Office gossip hasn't gone away just because our days in the office have. It has simply migrated to screens.
Proving, once again, the power of the old saw: If you don't have something nice to say about anybody, come sit by me.
Alice Roosevelt Longworth, to whom that quote has been attributed, and Olympia Dukakis' Clairee in "Steel Magnolias," who famously repeats it, were speaking for millions of others who have a weakness for juicy, interpersonal information.
According to a 2019 meta-analysis, we spend an average of 52 minutes a day gossiping, which the researchers defined as "talking about someone who is not present."
But that gossip is not always negative. In fact, as the study found, most of it was neutral. (Contrary to stereotypical images of a conniving older female info-hound, young people and men tended to be more snarky, according to the study.)
Which has made gossip, in a workplace, both omnipresent and useful. As the other saying goes, information is power — and sharing information can help spread the power around.
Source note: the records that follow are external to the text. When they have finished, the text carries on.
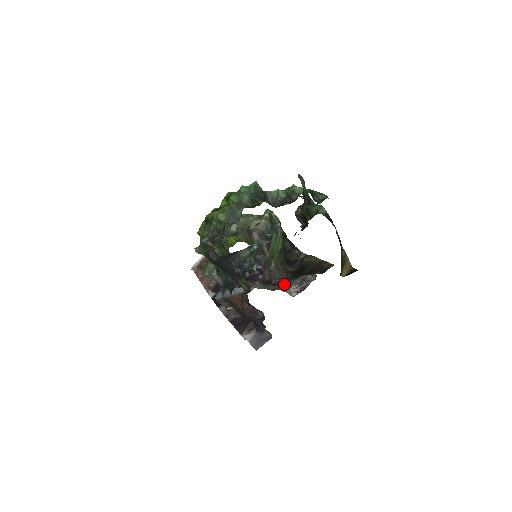
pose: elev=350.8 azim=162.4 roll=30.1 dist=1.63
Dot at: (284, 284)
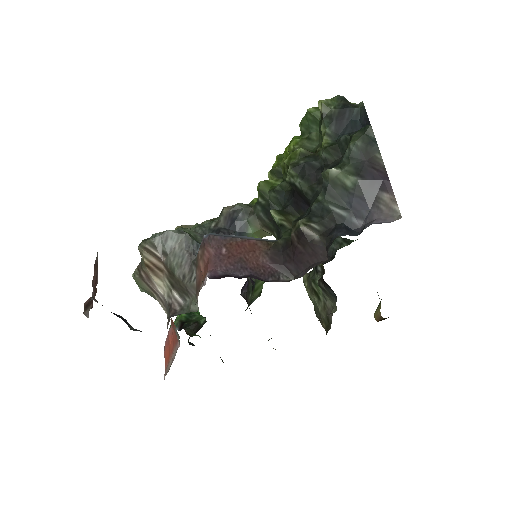
Dot at: occluded
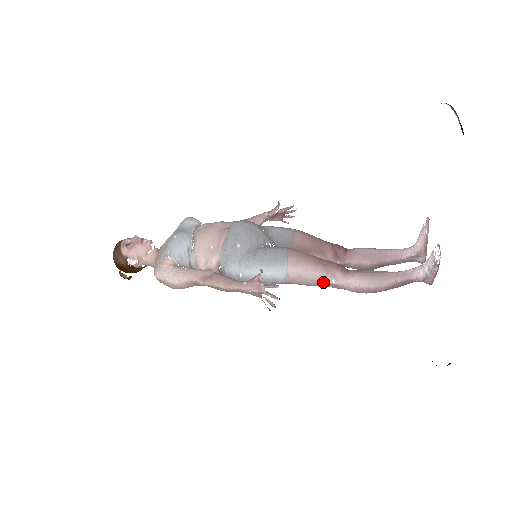
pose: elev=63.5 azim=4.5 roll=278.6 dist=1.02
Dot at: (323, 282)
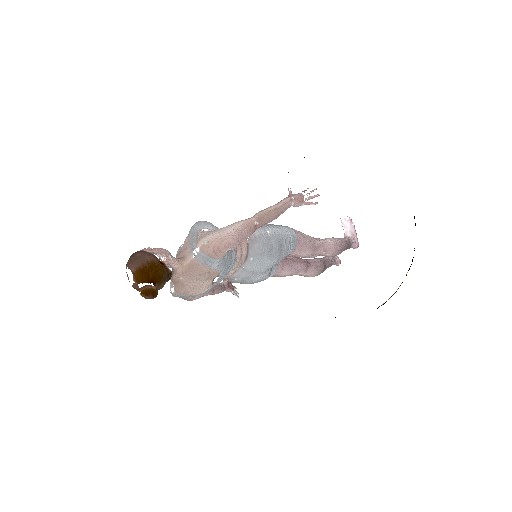
Dot at: (315, 242)
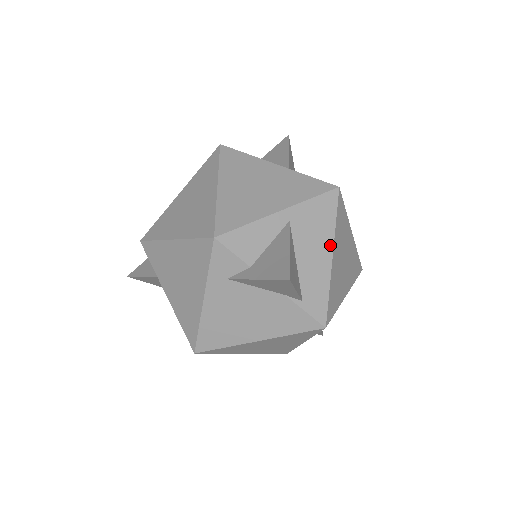
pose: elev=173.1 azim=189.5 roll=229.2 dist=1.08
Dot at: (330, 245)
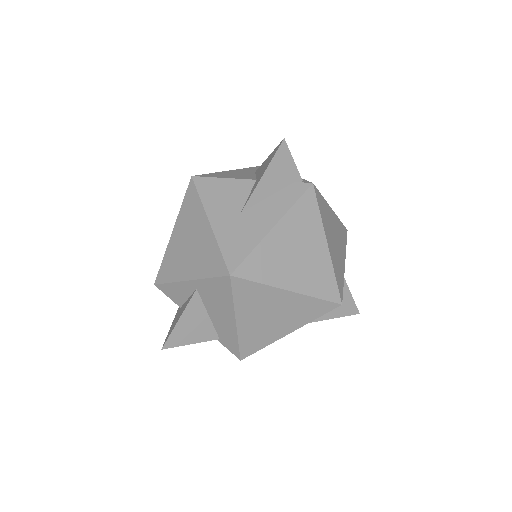
Dot at: (232, 314)
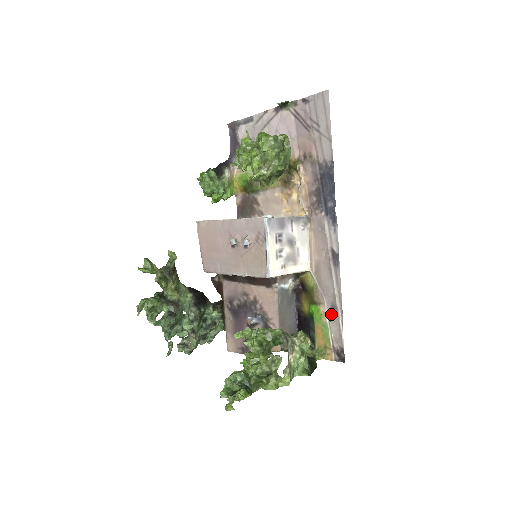
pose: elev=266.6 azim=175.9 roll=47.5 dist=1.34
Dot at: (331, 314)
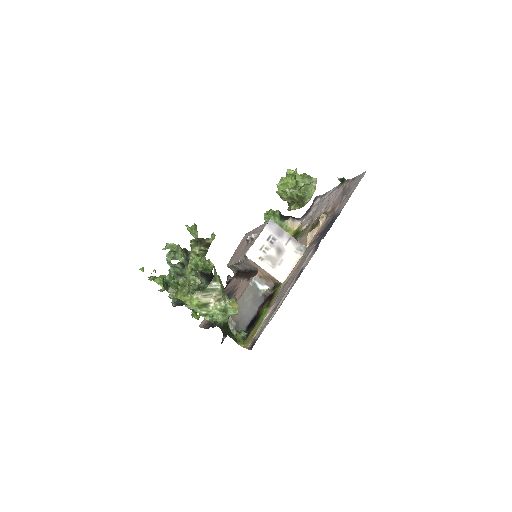
Dot at: (270, 314)
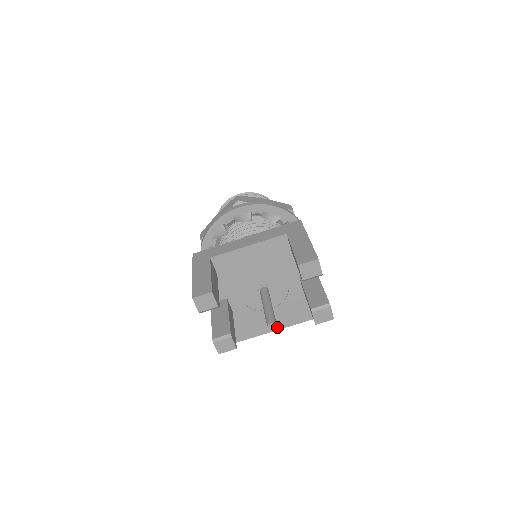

This is a strong human impulse, according to Robin Dunbar, author of "Gossip, Grooming and the Evolution of Language" and professor of evolutionary psychology at the University of Oxford. And it's an urge that we shouldn't necessarily fight.
"Its primary purpose is to allow us to keep track of what's going on in our social circle when we don't have time to keep track of things" on an individual level, he said. This is not to put others down, he added, "but to make sure we don't say the wrong things when we do get to see someone."